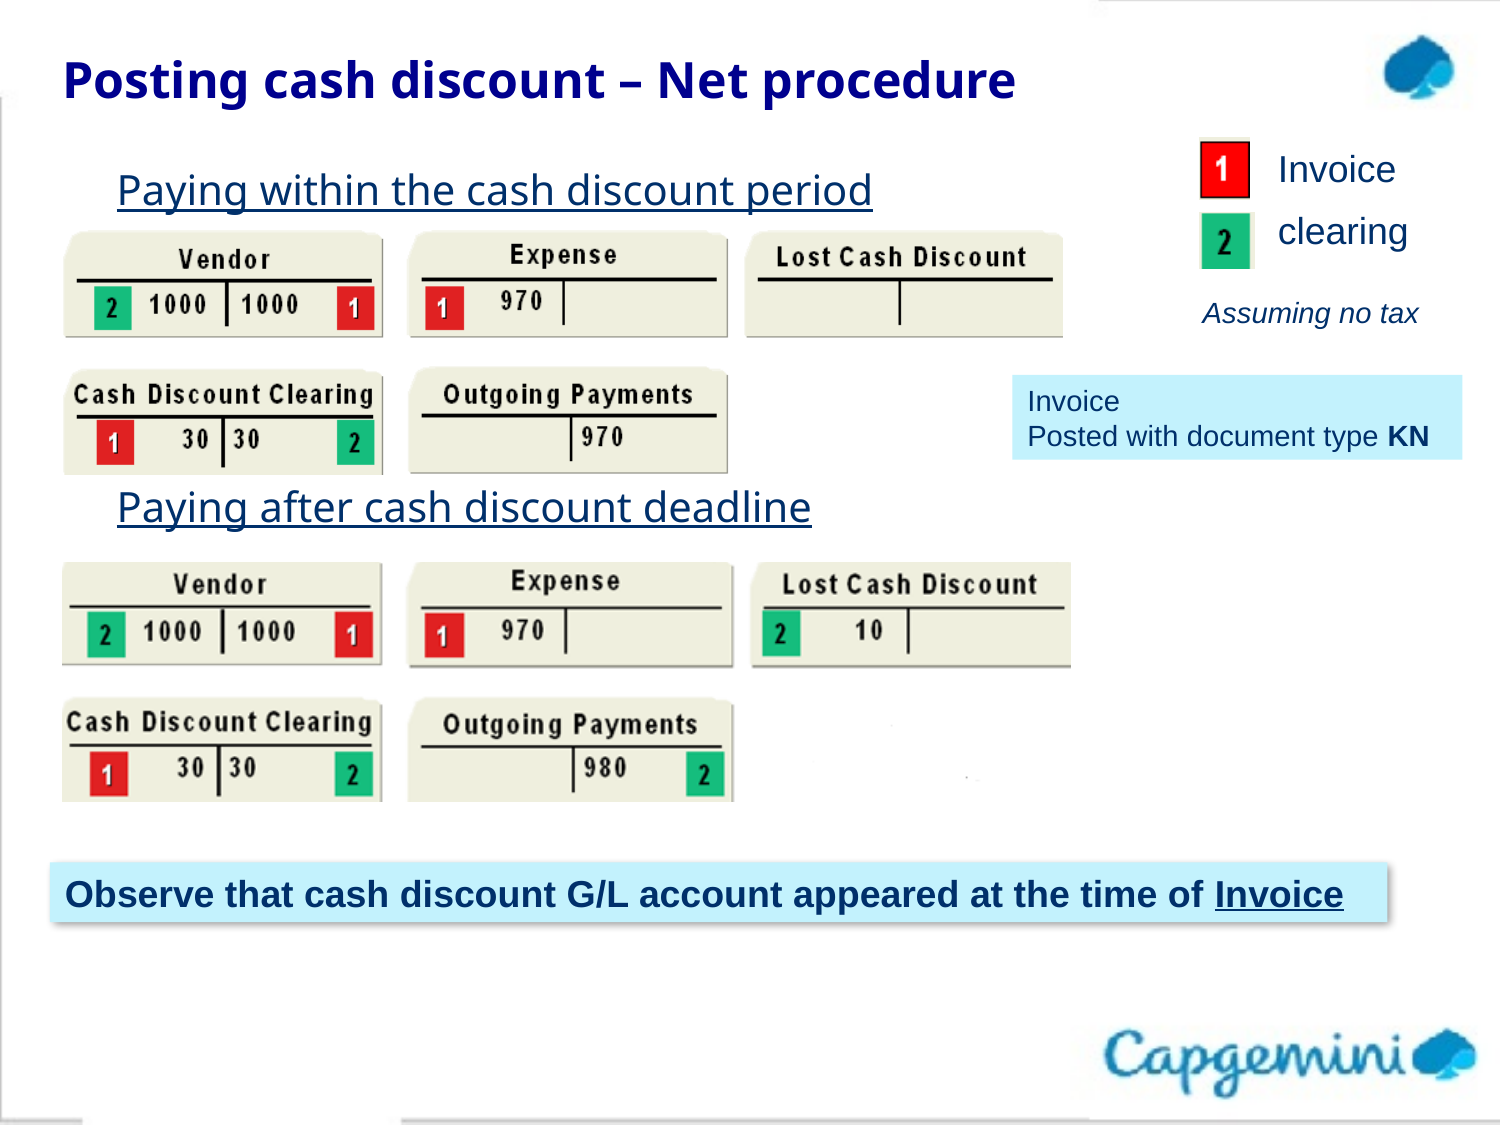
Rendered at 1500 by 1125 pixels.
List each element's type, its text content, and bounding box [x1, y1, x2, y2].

list Paying within the cash discount period Paying after cash discount deadline [101, 163, 1413, 374]
text_box Assuming no tax [1187, 287, 1435, 338]
text_box Invoice [1263, 137, 1412, 198]
picture [0, 0, 1500, 1125]
title Posting cash discount – Net procedure [32, 36, 1407, 127]
list Paying within the cash discount period Paying after cash discount deadline [101, 460, 1413, 963]
text_box Observe that cash discount G/L account appeared at the time of Invoice [49, 862, 1388, 923]
text_box clearing [1263, 199, 1424, 260]
text_box Invoice Posted with document type KN [1066, 374, 1463, 460]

■ Directions
Restate the data above verbatim, skipping every image.

■ Answer box
Rendered at 1500 by 1125 pixels.
List each element's type, its text content, and bounding box [x1, y1, x2, y2].

list Paying within the cash discount period Paying after cash discount deadline [101, 163, 1413, 374]
text_box Assuming no tax [1187, 287, 1435, 338]
text_box Invoice [1263, 137, 1412, 198]
picture [0, 0, 1500, 1125]
title Posting cash discount – Net procedure [32, 36, 1407, 127]
list Paying within the cash discount period Paying after cash discount deadline [101, 460, 1413, 963]
text_box Observe that cash discount G/L account appeared at the time of Invoice [49, 862, 1388, 923]
text_box clearing [1263, 199, 1424, 260]
text_box Invoice Posted with document type KN [1066, 374, 1463, 460]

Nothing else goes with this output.